To compare the performance of the proposed methods we will ask the participants to provide us, for each protein in the test set, a vector representing the 10 most likely binding sites they have identified in the model, either in terms of the vertices (if using the OFF files) or of the atoms (if using the PQR files); we further ask the participants to provide an ordering on the 10 predicted binding sites, from the most to least likely. IMPORTANT NOTICE: i) A single structure can contain more than one binding sites. ii) The training set does not imply any ranking. All provided pockets are positive examples and should be considered equally important.

Performance Evaluation: The performance of the segmentation algorithms will be assessed by using structural evaluation measures (e.g., identification of the protein residues composing the observed binding sites by measuring the distance from the ligand in the crystal structure) and statistics (e.g., classification measures).

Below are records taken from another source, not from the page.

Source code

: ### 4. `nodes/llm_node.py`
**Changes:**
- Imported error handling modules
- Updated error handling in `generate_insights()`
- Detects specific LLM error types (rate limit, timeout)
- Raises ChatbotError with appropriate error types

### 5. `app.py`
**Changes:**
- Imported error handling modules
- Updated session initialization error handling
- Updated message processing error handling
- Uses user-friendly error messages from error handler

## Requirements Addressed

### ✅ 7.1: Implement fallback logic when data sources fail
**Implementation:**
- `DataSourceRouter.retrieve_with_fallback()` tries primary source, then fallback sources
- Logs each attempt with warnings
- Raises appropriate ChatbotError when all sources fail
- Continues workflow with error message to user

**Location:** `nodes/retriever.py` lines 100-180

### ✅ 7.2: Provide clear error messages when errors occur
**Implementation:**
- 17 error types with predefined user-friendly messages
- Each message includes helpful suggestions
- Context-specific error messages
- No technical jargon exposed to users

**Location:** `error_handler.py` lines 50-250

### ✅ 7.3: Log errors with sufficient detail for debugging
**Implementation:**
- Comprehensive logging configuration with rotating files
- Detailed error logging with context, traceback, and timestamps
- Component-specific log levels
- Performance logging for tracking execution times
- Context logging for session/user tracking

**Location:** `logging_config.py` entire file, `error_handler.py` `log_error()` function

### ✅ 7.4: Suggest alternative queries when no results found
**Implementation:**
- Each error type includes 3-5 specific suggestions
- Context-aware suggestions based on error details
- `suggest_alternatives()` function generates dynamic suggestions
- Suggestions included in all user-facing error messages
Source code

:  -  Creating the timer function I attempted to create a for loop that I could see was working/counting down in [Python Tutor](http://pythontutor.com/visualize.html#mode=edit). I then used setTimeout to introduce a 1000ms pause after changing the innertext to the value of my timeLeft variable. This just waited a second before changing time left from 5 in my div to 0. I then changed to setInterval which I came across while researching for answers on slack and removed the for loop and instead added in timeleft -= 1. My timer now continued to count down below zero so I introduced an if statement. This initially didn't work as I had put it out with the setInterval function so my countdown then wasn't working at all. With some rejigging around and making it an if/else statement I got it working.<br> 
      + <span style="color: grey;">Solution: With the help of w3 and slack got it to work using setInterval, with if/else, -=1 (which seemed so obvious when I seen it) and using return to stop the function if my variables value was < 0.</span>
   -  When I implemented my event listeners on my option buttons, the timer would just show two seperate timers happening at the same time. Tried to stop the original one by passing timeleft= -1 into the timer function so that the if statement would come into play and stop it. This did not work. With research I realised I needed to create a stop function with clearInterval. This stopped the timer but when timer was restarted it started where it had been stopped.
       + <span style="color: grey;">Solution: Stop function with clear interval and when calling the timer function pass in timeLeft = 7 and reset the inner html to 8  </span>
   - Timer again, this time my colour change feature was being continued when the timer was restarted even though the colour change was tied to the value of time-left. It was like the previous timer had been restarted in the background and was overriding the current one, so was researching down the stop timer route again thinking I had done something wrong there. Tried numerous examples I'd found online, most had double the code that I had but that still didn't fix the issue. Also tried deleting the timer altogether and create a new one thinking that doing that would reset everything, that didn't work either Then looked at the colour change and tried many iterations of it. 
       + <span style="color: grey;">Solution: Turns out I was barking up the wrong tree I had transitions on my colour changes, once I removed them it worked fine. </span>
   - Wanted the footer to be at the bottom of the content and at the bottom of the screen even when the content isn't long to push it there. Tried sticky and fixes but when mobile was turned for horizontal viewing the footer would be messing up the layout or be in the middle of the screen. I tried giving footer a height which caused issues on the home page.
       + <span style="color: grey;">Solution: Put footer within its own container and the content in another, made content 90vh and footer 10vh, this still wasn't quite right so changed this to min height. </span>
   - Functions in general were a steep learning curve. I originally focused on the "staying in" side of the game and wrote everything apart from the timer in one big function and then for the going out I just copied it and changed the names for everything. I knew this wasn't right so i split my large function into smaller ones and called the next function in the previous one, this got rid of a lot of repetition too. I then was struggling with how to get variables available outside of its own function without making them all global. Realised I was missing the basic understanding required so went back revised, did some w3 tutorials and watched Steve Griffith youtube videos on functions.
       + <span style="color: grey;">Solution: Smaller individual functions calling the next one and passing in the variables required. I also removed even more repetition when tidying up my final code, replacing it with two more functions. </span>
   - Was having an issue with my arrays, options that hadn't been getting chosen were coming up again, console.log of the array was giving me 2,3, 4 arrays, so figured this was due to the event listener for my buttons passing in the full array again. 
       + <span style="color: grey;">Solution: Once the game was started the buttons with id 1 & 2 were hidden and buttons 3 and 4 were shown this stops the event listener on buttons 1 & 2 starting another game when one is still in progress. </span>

Registration and Other Procedures
Each participant is requested to register to the track by sending an email to Luca Gagliardi (email: luca.gagliardi@iit.it), Andrea Raffo (email: andrea.raffo@ge.imati.cnr.it) and Ulderico Fugacci (email: ulderico.fugacci@ge.imati.cnr.it) with the subject "SHREC 2022: Protein-ligand binding site recognition". Then, an answer will be sent to each participant with further instructions.

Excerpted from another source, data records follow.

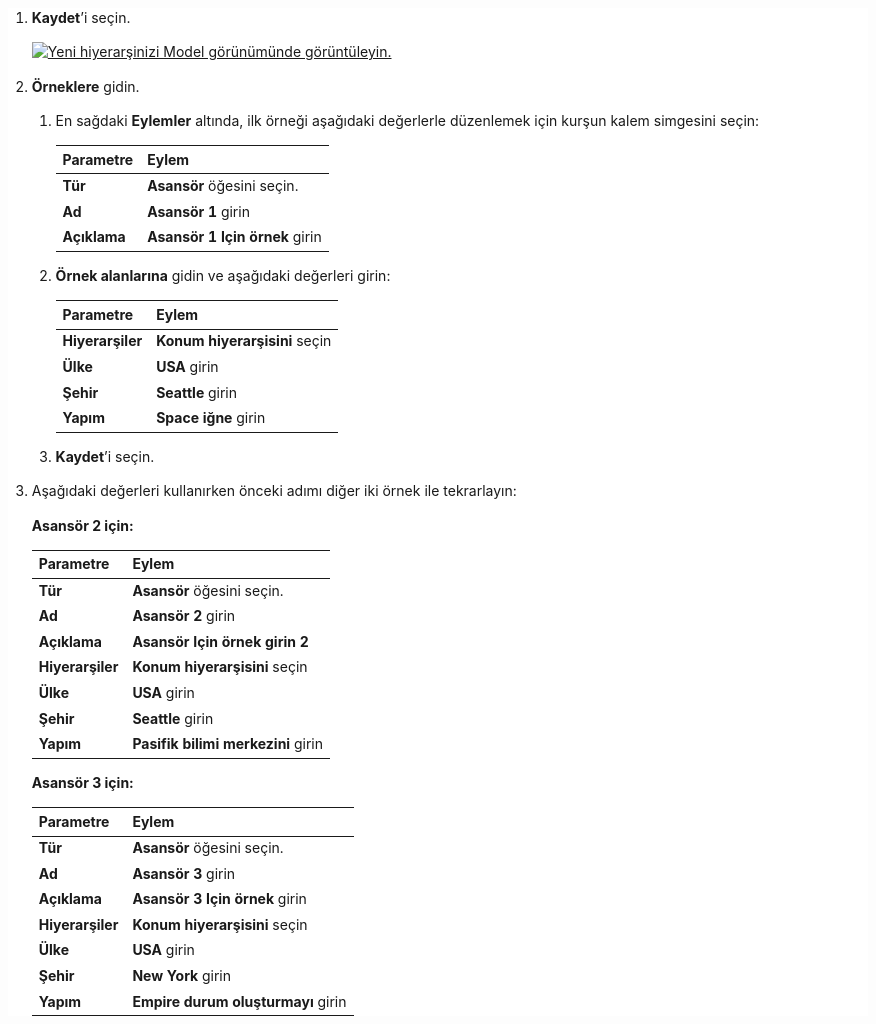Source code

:    1. **Kaydet**’i seçin.

        [![Yeni hiyerarşinizi Model görünümünde görüntüleyin.](media/tutorial-set-up-environment/add-hierarchy-and-view.png)](media/tutorial-set-up-environment/add-hierarchy-and-view.png#lightbox)

1. **Örneklere** gidin.

    1. En sağdaki **Eylemler** altında, ilk örneği aşağıdaki değerlerle düzenlemek için kurşun kalem simgesini seçin:

        | Parametre | Eylem |
        | --- | --- |
        | **Tür** | **Asansör** öğesini seçin. |
        | **Ad** | **Asansör 1** girin|
        | **Açıklama** | **Asansör 1 Için örnek** girin |

    1. **Örnek alanlarına** gidin ve aşağıdaki değerleri girin:

        | Parametre | Eylem |
        | --- | --- |
        | **Hiyerarşiler** | **Konum hiyerarşisini** seçin |
        | **Ülke** | **USA** girin |
        | **Şehir** | **Seattle** girin |
        | **Yapım** | **Space iğne** girin |

    1. **Kaydet**’i seçin.

1. Aşağıdaki değerleri kullanırken önceki adımı diğer iki örnek ile tekrarlayın:

    **Asansör 2 için:**

    | Parametre | Eylem |
    | --- | --- |
    | **Tür** | **Asansör** öğesini seçin. |
    | **Ad** | **Asansör 2** girin|
    | **Açıklama** | **Asansör Için örnek girin 2** |
    | **Hiyerarşiler** | **Konum hiyerarşisini** seçin |
    | **Ülke** | **USA** girin |
    | **Şehir** | **Seattle** girin |
    | **Yapım** | **Pasifik bilimi merkezini** girin |

    **Asansör 3 için:**

    | Parametre | Eylem |
    | --- | --- |
    | **Tür** | **Asansör** öğesini seçin. |
    | **Ad** | **Asansör 3** girin|
    | **Açıklama** | **Asansör 3 Için örnek** girin |
    | **Hiyerarşiler** | **Konum hiyerarşisini** seçin |
    | **Ülke** | **USA** girin |
    | **Şehir** | **New York** girin |
    | **Yapım** | **Empire durum oluşturmayı** girin |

We plan to submit the benchmark code and data to the replicability stamp

Further Information

The evaluations will be done automatically;
The track results will be combined into a joint paper to be submitted to Computers & Graphics;
The description of the track and its results will be presented at the Symposium on 3D Object Retrieval 2022 (September, 2022).

Important dates

Jan 3, 2022: the call for participantion is circulated.
Jan 14, 2022: the training set is published; the participants start running their methods.
Jan 25, 2022: the test set is published.
Jan 25, 2022 -- Feb 14, 2022: the whole dataset is available for download.
Feb 14, 2022: each participant provides the results of their run, the program (binary code) that generated the results and a summary of the proposed method.
Feb 21, 2022: the outcome of the track is circulated among the participants; the participants comment the results.
Feb 28, 2022: the organizers circulate a draft of track paper for feedback.
Mar 15, 2022: the track paper is submitted for review.
March - June, 2022: review of the track paper.
September, 2022: workshop presentation.